The director eyed Bobir, chuckling slyly. "You take engines to pieces! That's the spirit! And who puts them together again after you?"

"I can put them together myself, if there's need. Depends on the engine. If it's a Sunbeam motor-bike, I can do it easy as pie," Sasha could not help boasting.

"I'll have to put you into RIP then," the director decided.

"How do you mean, 'RIP'?" Sasha's voice trembled slightly.

"That's what one of our departments is called—the Repair, Instrument, and Power department. We call it RIP, because it's easier to say. RIP caters for all the other departments."

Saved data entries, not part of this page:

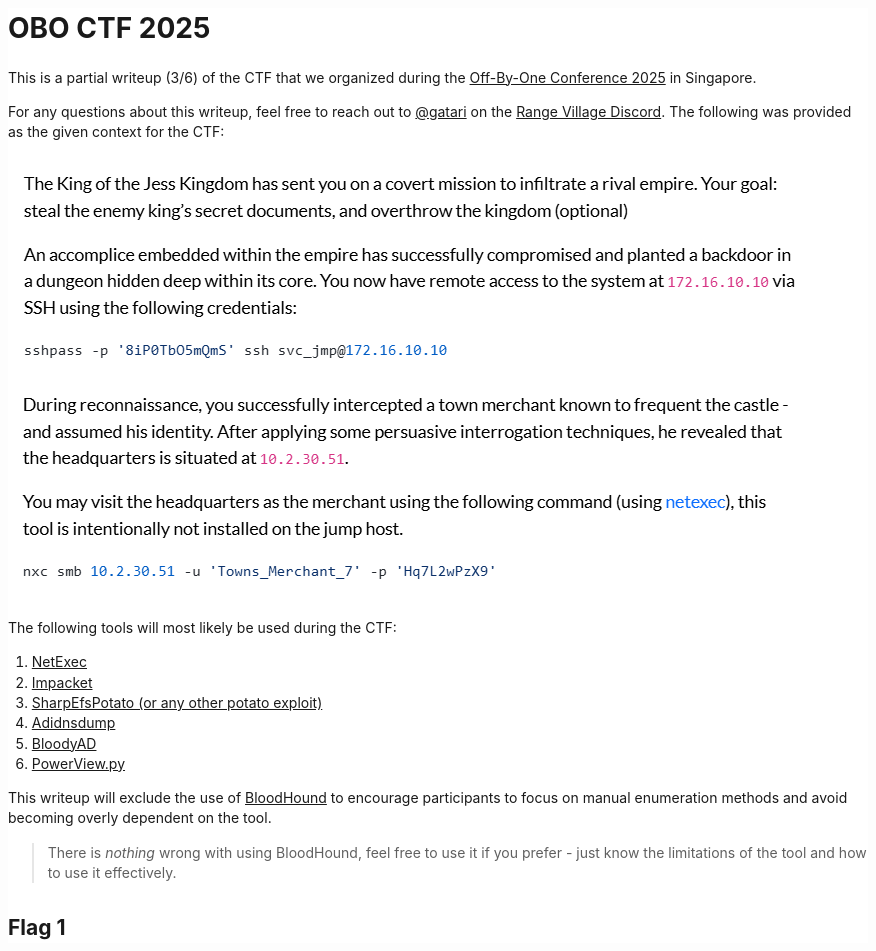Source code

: # OBO CTF 2025

This is a partial writeup (3/6) of the CTF that we organized during the [Off-By-One Conference 2025](https://offbyone.sg/) in Singapore.

For any questions about this writeup, feel free to reach out to [@gatari](https://x.com/gatariee) on the [Range Village Discord](https://discord.com/invite/r6pZRT8X2P). The following was provided as the given context for the CTF:

![](./assets/3e3b060cd60728d5811e5191e441b61a.png)
![](./assets/f5badd2663021ac0d1421edfd167230a.png)

The following tools will most likely be used during the CTF:
1. [NetExec](https://www.netexec.wiki/)
2. [Impacket](https://github.com/fortra/impacket)
3. [SharpEfsPotato (or any other potato exploit)](https://github.com/bugch3ck/SharpEfsPotato)
4. [Adidnsdump](https://github.com/dirkjanm/adidnsdump)
5. [BloodyAD](https://github.com/CravateRouge/bloodyAD)
6. [PowerView.py](https://github.com/aniqfakhrul/powerview.py)

This writeup will exclude the use of [BloodHound](https://github.com/SpecterOps/BloodHound-Legacy) to encourage participants to focus on manual enumeration methods and avoid becoming overly dependent on the tool.

> There is _nothing_ wrong with using BloodHound, feel free to use it if you prefer - just know the limitations of the tool and how to use it effectively.

## Flag 1
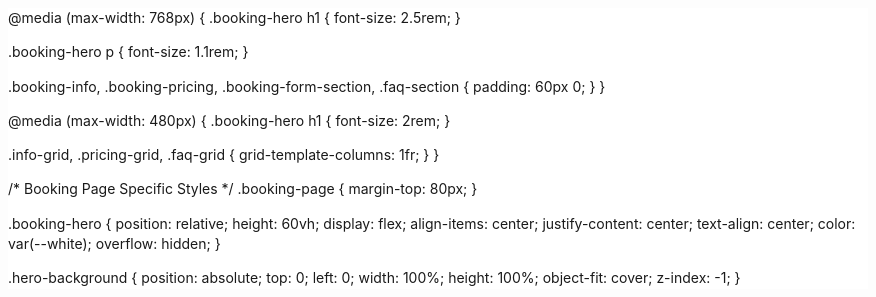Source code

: @media (max-width: 768px) {
  .booking-hero h1 {
    font-size: 2.5rem;
  }
  
  .booking-hero p {
    font-size: 1.1rem;
  }
  
  .booking-info, 
  .booking-pricing,
  .booking-form-section,
  .faq-section {
    padding: 60px 0;
  }
}

@media (max-width: 480px) {
  .booking-hero h1 {
    font-size: 2rem;
  }
  
  .info-grid,
  .pricing-grid,
  .faq-grid {
    grid-template-columns: 1fr;
  }
}



/* Booking Page Specific Styles */
.booking-page {
  margin-top: 80px;
}

.booking-hero {
  position: relative;
  height: 60vh;
  display: flex;
  align-items: center;
  justify-content: center;
  text-align: center;
  color: var(--white);
  overflow: hidden;
}

.hero-background {
  position: absolute;
  top: 0;
  left: 0;
  width: 100%;
  height: 100%;
  object-fit: cover;
  z-index: -1;
}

Going through our passes again, the director said: "Well, you, young people, for right or wrong, I'm going to take you on at the works. Why do I make such a favour of it, you'll ask. Because in our country there is still unemployment. We've got lots of people and, as yet, not many factories. But that will pass, I'm sure. Very soon we shall get rid of unemployment, just as we've got rid of other troubles. We'll build new factories and maybe, one day, no one will believe that there ever was such a thing as unemployment in Soviet times. But at the moment it exists... All right then, go round the works today, get your papers in order, and tomorrow, at the sound of the hooter, report to the foremen. If you'd been local lads, I'd have sent you to queue up at the labour exchange. But sometimes, I repeat, we have to make exceptions. But mind you work well, to the best of your ability! -Get it? No shirking or turning up late! This is a Soviet works. Get it? We've sent the old owner, John Caiworth, packing, and taken the business we built for him into our own hands. It's to our own advantage to run the works properly. We value and respect workers who treat the works as their own.. . Any Komsomol members among you?"

"All of us," Sasha put in hastily. "And Vasil was even on the committee!"

"All the better!" the director said gladly. "Those Komsomol lads are a great help to us. When you've signed up in your shops, go to the works Komsomol committee and see Golovatsky. Put your names down there and start your new life."